Renforcer la formation en sciences humaines en réduisant l’histoire-géo : cherchez l’erreur!

HistoireCarte blanche de Jean-Louis Jadoulle, Professeur de didactique de l’histoire à l’Université de Liège, Département des sciences historiques.

Quel avenir pour l’histoire-géo?

Il y a quelques jours, le gouvernement de la Fédération Wallonie-Bruxelles a pris la décision, de revoir les modalités de la formation géographique et de la formation historique dans les grilles horaires de l’enseignement qualifiant. Un projet de décret devrait être soumis, sous peu, au Parlement. Cette décision a donné lieu, dans les colonnes de La Libre Belgique et sur le site Enseignons.be, à des articles qui semblent rassurants. Mme la Ministre nous a également adressé un courrier qui va dans le même sens, précisant que son projet est de renforcer la formation de nos élèves en sciences humaines. Les raisons de craindre une contraction sensible de la formation historique et géographique sont pourtant avérées.

Une crainte infondée?

Si on peut se réjouir que l’histoire et la géographie soient maintenues au 2e degré de l’enseignement technique de qualification et même renforcées au 2e degré du professionnel, elles disparaissent en effet de la grille en 7e professionnelle. De plus, en 5e et 6e années (qualification et professionnel), les nouvelles grilles ouvrent la possibilité de ramener l’enseignement de la géographie et de l’histoire sur une seule année (en 5e) pour faire place, en 6e année, à une formation en sciences économiques et sociales. Cette dernière ne ferait plus appel aux apports spécifiques de l’histoire et de la géographie, ni aux enseignants de ces disciplines.

Une crainte infondée ? Pas du tout ! Les quotas horaires maximums qui sont fixés par degré, pour la formation commune, sont en effet supérieurs de deux unités à la somme des maximums accordés à chaque branche. Ils risquent donc inévitablement d’amener les pouvoirs organisateurs à faire le choix de supprimer la formation historique et géographique en 6e année. Cette option est d’ailleurs encouragée dans la note du Gouvernement qui précise que « l’idée est de prévoir la formation historique et géographique plutôt au 2e degré et au début du 3e degré [en 5e] pour terminer par la formation sociale et économique. Les cours d’une période/semaine [une leçon de 50 minutes] seront interdits et devront être regroupés sur une année scolaire à raison de 2 périodes/semaine ». Ces contraintes et/ou propositions laissent donc bien aux pouvoirs organisateurs la possibilité de supprimer la formation géographique et historique en 6e année. à moins qu’ils ne se résolvent à ramener de 4h à 2h les mathématiques, le français ou les langues modernes au 3e degré dans les filières de qualification. En professionnel, seul le cours de français pourrait ainsi être réduit.

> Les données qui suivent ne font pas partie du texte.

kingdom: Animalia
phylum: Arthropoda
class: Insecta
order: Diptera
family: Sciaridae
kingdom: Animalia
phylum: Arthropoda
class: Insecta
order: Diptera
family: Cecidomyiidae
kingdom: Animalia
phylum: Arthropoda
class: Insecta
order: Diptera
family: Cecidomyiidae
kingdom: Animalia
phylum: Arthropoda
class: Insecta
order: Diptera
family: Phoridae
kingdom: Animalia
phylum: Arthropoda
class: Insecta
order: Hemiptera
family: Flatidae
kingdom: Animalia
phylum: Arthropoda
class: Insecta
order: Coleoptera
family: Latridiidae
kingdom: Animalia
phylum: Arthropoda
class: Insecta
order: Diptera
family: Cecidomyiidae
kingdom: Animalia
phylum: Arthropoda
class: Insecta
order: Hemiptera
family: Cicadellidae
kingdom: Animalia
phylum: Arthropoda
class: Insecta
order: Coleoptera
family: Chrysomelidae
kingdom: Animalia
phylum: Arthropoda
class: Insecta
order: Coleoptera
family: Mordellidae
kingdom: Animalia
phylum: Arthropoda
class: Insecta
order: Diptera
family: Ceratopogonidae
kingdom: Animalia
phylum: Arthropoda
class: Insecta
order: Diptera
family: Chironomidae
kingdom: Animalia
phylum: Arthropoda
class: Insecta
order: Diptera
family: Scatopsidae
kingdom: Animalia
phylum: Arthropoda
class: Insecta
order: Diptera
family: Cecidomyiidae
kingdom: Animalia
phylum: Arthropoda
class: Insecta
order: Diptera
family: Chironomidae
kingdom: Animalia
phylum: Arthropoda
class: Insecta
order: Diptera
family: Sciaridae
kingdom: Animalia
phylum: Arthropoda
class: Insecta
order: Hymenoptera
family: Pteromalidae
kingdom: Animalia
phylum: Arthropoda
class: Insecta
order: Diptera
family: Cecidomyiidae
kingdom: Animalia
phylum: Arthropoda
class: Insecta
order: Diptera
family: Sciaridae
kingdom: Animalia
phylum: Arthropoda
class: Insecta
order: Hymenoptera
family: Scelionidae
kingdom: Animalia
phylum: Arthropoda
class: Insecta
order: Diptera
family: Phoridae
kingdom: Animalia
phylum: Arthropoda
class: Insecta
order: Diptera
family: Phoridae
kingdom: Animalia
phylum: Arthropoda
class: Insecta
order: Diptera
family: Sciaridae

Une option qui nous semble hautement improbable.

Il faut ajouter que, ainsi réduite, au 3e degré, à une seule année d’étude, la formation historique et géographique perdra sa valeur certificative. La certification par unités (CPU) que le Gouvernement a entrepris d’implanter dans l’enseignement qualifiant prévoit en effet qu’il ne devrait pas y avoir de certification à l’issue de la 5e année, cette certification s’opérant seulement à la fin de la 6e (ou de la 7e P) sur base de la réussite des enseignements suivis cette (ces) année(s), si l’on se réfère à la législation actuelle. L’enseignement de l’histoire et de la géographie tel qu’assuré en 5e année n’aurait donc aucun poids certificatif.

Enfin, on est en droit de s’interroger comment le Gouvernement, qui entend « gérer au mieux les différences entre technique de qualification et professionnel »1 et, pour ce faire, prévoyait d’offrir plus de temps aux élèves du professionnel pour satisfaire aux mêmes exigences (4 années en technique de qualification et 5 années en professionnel), compte expliquer aux enseignants de sciences humaines la manière de s’y prendre puisque, dans ces disciplines, les élèves disposeront du même nombre d’années et d’heures de formation quelles que soient leur filière.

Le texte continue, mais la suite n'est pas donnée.